Do 2010 roku sądzono, że glikozydy stewiolowe są szkodliwe: uważano, że mogą być rakotwórcze i mieć negatywny wpływ na rozwój płodu. Jednak Europejski Urząd ds. Bezpieczeństwa Żywności (EFSA) stwierdził, że stosowania stewii jest bezpieczne. 11 listopada 2011 r. Komisja Europejska oficjalnie uznała stewię za dodatek do żywności o numerze E960, przy czym ustalono dopuszczalne dzienne spożycie (ADI – Acceptable Daily Intake) na 4 mg na kilogram masy ciała.
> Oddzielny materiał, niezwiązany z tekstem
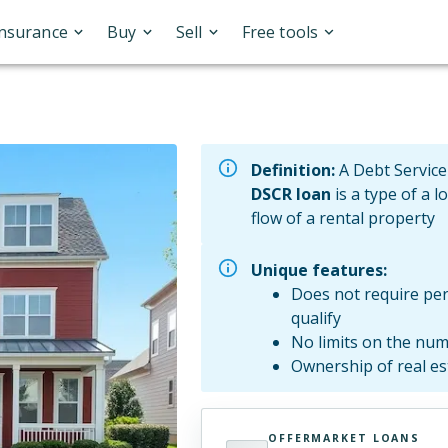
Insurance
Buy
Sell
Free tools
Definition:
A Debt Service
DSCR loan
is a type of a l
flow of a rental property
Unique features:
Does not require per
qualify
No limits on the num
Ownership of real e
OFFERMARKET LOANS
Jednak badania przeprowadzone przez JECFA (Joint Experts Committee on Food Additives) w celu określenia poziomu ADI wykazały, że nawet spożycie 100 razy wyższej dawki stewii nie ma negatywnego wpływu na zdrowie.
Stewię można kupić pod postacią proszku, płynu, w tabletkach lub w liściach. Warto przed kupnem sprawdzić dokładnie skład produktu, ponieważ niektórzy producenci dodają do stewii słodziki.
Ciekawostka – stewię można hodować w domu w doniczkach lub w ogródku. Bez problemu poradzi sobie w naszym klimacie. Świeże liście stewii można dodawać do potraw, sałatek i napojów. Liście na susz zbieramy jesienią, wtedy są najsłodsze.